After you successfully set up the PingAuthorize Policy Editor, you must start the server and then configure PingAuthorize Server to use the Policy Editor as its policy decision point (PDP).
The containers must be on the same Docker network to communicate properly.
Sign on to the Policy Editor. For more information, see Signing on to the PingAuthorize Policy Editor and import a policy snapshot. You can find a set of default policies in the resource/policies/defaultPolicies.SNAPSHOT file.
To configure PingAuthorize Server to use the Policy Editor, use dsconfig or the Administrative Console to create a Policy External Server to represent the Policy Editor, then assign the Policy External Server to the Policy Decision Service and configure it to use external PDP mode. Also, set the Trust Framework Version to the current version, v2.
Consider the following example. Assume a container named pingauthorize and that no files are needed from the file system.
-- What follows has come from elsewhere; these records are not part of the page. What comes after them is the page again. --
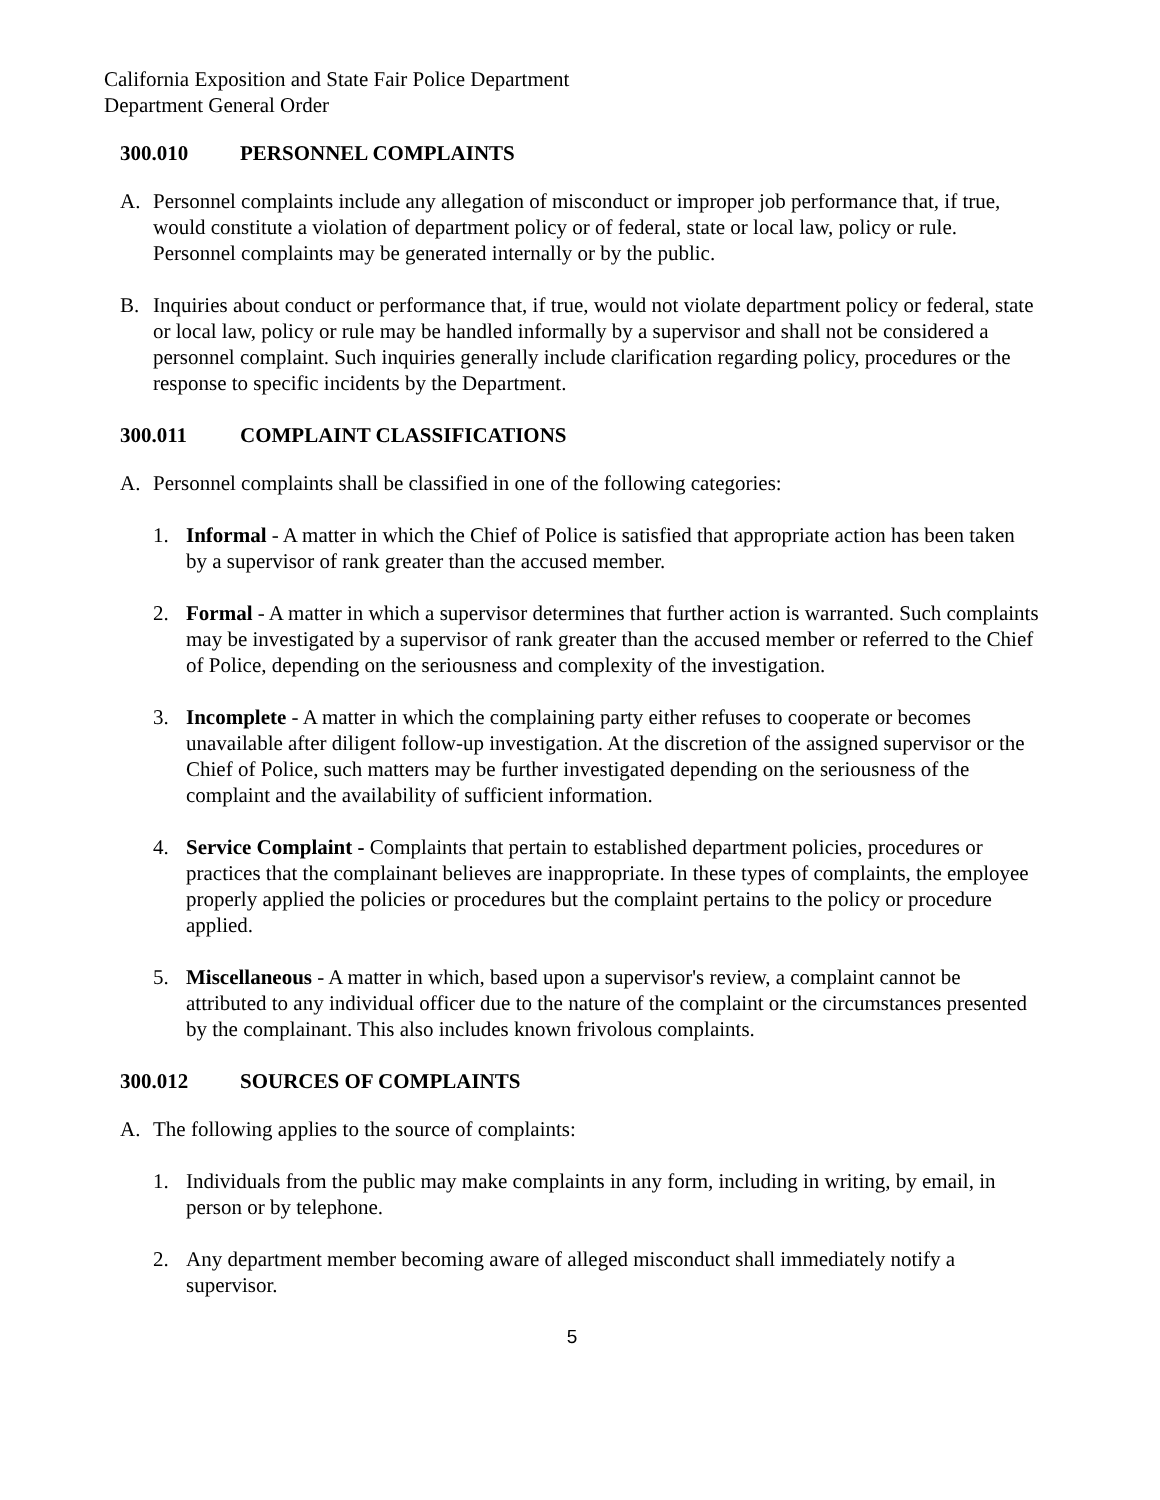California Exposition and State Fair Police Department
Department General Order
300.010 PERSONNEL COMPLAINTS
A. Personnel complaints include any allegation of misconduct or improper job performance that, if true, would constitute a violation of department policy or of federal, state or local law, policy or rule. Personnel complaints may be generated internally or by the public.
B. Inquiries about conduct or performance that, if true, would not violate department policy or federal, state or local law, policy or rule may be handled informally by a supervisor and shall not be considered a personnel complaint. Such inquiries generally include clarification regarding policy, procedures or the response to specific incidents by the Department.
300.011 COMPLAINT CLASSIFICATIONS
A. Personnel complaints shall be classified in one of the following categories:
1. Informal - A matter in which the Chief of Police is satisfied that appropriate action has been taken by a supervisor of rank greater than the accused member.
2. Formal - A matter in which a supervisor determines that further action is warranted. Such complaints may be investigated by a supervisor of rank greater than the accused member or referred to the Chief of Police, depending on the seriousness and complexity of the investigation.
3. Incomplete - A matter in which the complaining party either refuses to cooperate or becomes unavailable after diligent follow-up investigation. At the discretion of the assigned supervisor or the Chief of Police, such matters may be further investigated depending on the seriousness of the complaint and the availability of sufficient information.
4. Service Complaint - Complaints that pertain to established department policies, procedures or practices that the complainant believes are inappropriate. In these types of complaints, the employee properly applied the policies or procedures but the complaint pertains to the policy or procedure applied.
5. Miscellaneous - A matter in which, based upon a supervisor's review, a complaint cannot be attributed to any individual officer due to the nature of the complaint or the circumstances presented by the complainant. This also includes known frivolous complaints.
300.012 SOURCES OF COMPLAINTS
A. The following applies to the source of complaints:
1. Individuals from the public may make complaints in any form, including in writing, by email, in person or by telephone.
2. Any department member becoming aware of alleged misconduct shall immediately notify a supervisor.
5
The following commands run dsconfig from within the container.
docker exec pingauthorize /opt/out/instance/bin/dsconfig create-external-server \ --server-name "Policy Editor" \ --type policy \ --set "base-url:https://<pap-hostname>:<pap-port>" \ --set "shared-secret:2FederateM0re" \ --set "branch:Default Policies" docker exec pingauthorize /opt/out/instance/bin/dsconfig set-policy-decision-service-prop \ --set pdp-mode:external \ --set "policy-server:Policy Editor" \ --set trust-framework-version:v2
In the example, the base URL consists of the host name and port chosen for the Policy Editor during setup. The shared secret value is
2FederateM0re by default. The branch name corresponds to the
branch name that you chose when importing your policy snapshot.